Entries drawn from a collection:
Segment Open

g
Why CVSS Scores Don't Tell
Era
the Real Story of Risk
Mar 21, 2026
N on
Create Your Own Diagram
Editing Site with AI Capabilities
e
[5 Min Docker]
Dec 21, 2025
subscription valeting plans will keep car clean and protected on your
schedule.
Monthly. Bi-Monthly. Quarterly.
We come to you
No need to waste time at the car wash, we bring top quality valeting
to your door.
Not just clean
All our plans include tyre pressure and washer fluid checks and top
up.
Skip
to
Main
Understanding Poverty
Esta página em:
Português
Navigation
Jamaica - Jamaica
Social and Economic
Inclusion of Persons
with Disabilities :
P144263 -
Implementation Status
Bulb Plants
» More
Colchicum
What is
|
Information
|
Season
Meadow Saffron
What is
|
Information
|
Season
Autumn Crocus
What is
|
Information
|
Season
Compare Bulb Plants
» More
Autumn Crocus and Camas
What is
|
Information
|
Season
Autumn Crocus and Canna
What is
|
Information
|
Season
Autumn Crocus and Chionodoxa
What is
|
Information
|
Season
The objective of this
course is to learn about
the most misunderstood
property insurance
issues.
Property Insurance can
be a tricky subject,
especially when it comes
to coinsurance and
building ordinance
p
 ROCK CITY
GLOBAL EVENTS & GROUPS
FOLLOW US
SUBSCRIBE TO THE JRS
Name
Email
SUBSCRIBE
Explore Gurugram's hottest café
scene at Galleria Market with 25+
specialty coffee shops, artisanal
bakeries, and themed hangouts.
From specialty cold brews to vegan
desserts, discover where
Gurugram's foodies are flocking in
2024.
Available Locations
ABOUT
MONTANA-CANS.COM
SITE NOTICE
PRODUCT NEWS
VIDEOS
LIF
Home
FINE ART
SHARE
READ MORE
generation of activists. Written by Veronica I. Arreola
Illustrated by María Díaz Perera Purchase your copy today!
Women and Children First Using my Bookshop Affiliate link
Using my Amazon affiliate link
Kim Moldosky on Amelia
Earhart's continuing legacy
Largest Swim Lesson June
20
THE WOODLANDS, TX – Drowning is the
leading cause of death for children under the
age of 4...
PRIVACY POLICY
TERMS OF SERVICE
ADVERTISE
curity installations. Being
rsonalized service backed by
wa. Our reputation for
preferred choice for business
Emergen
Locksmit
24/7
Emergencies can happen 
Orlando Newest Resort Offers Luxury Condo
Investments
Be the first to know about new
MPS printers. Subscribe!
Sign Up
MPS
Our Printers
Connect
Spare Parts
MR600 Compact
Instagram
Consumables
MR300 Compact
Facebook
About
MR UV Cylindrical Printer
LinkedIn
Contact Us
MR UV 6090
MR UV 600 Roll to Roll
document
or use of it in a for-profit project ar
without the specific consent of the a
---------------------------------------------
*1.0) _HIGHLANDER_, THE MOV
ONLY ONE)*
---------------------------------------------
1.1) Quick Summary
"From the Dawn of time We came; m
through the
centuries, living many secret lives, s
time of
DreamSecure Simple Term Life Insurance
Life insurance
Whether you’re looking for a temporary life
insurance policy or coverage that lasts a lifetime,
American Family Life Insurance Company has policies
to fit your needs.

Segment Closed

_Task details_
Reproduce all of the material above, line for line, without changing anything.

_Response_
g
Why CVSS Scores Don't Tell
Era
the Real Story of Risk
Mar 21, 2026
N on
Create Your Own Diagram
Editing Site with AI Capabilities
e
[5 Min Docker]
Dec 21, 2025
subscription valeting plans will keep car clean and protected on your
schedule.
Monthly. Bi-Monthly. Quarterly.
We come to you
No need to waste time at the car wash, we bring top quality valeting
to your door.
Not just clean
All our plans include tyre pressure and washer fluid checks and top
up.
Skip
to
Main
Understanding Poverty
Esta página em:
Português
Navigation
Jamaica - Jamaica
Social and Economic
Inclusion of Persons
with Disabilities :
P144263 -
Implementation Status
Bulb Plants
» More
Colchicum
What is
|
Information
|
Season
Meadow Saffron
What is
|
Information
|
Season
Autumn Crocus
What is
|
Information
|
Season
Compare Bulb Plants
» More
Autumn Crocus and Camas
What is
|
Information
|
Season
Autumn Crocus and Canna
What is
|
Information
|
Season
Autumn Crocus and Chionodoxa
What is
|
Information
|
Season
The objective of this
course is to learn about
the most misunderstood
property insurance
issues.
Property Insurance can
be a tricky subject,
especially when it comes
to coinsurance and
building ordinance
p
 ROCK CITY
GLOBAL EVENTS & GROUPS
FOLLOW US
SUBSCRIBE TO THE JRS
Name
Email
SUBSCRIBE
Explore Gurugram's hottest café
scene at Galleria Market with 25+
specialty coffee shops, artisanal
bakeries, and themed hangouts.
From specialty cold brews to vegan
desserts, discover where
Gurugram's foodies are flocking in
2024.
Available Locations
ABOUT
MONTANA-CANS.COM
SITE NOTICE
PRODUCT NEWS
VIDEOS
LIF
Home
FINE ART
SHARE
READ MORE
generation of activists. Written by Veronica I. Arreola
Illustrated by María Díaz Perera Purchase your copy today!
Women and Children First Using my Bookshop Affiliate link
Using my Amazon affiliate link
Kim Moldosky on Amelia
Earhart's continuing legacy
Largest Swim Lesson June
20
THE WOODLANDS, TX – Drowning is the
leading cause of death for children under the
age of 4...
PRIVACY POLICY
TERMS OF SERVICE
ADVERTISE
curity installations. Being
rsonalized service backed by
wa. Our reputation for
preferred choice for business
Emergen
Locksmit
24/7
Emergencies can happen 
Orlando Newest Resort Offers Luxury Condo
Investments
Be the first to know about new
MPS printers. Subscribe!
Sign Up
MPS
Our Printers
Connect
Spare Parts
MR600 Compact
Instagram
Consumables
MR300 Compact
Facebook
About
MR UV Cylindrical Printer
LinkedIn
Contact Us
MR UV 6090
MR UV 600 Roll to Roll
document
or use of it in a for-profit project ar
without the specific consent of the a
---------------------------------------------
*1.0) _HIGHLANDER_, THE MOV
ONLY ONE)*
---------------------------------------------
1.1) Quick Summary
"From the Dawn of time We came; m
through the
centuries, living many secret lives, s
time of
DreamSecure Simple Term Life Insurance
Life insurance
Whether you’re looking for a temporary life
insurance policy or coverage that lasts a lifetime,
American Family Life Insurance Company has policies
to fit your needs.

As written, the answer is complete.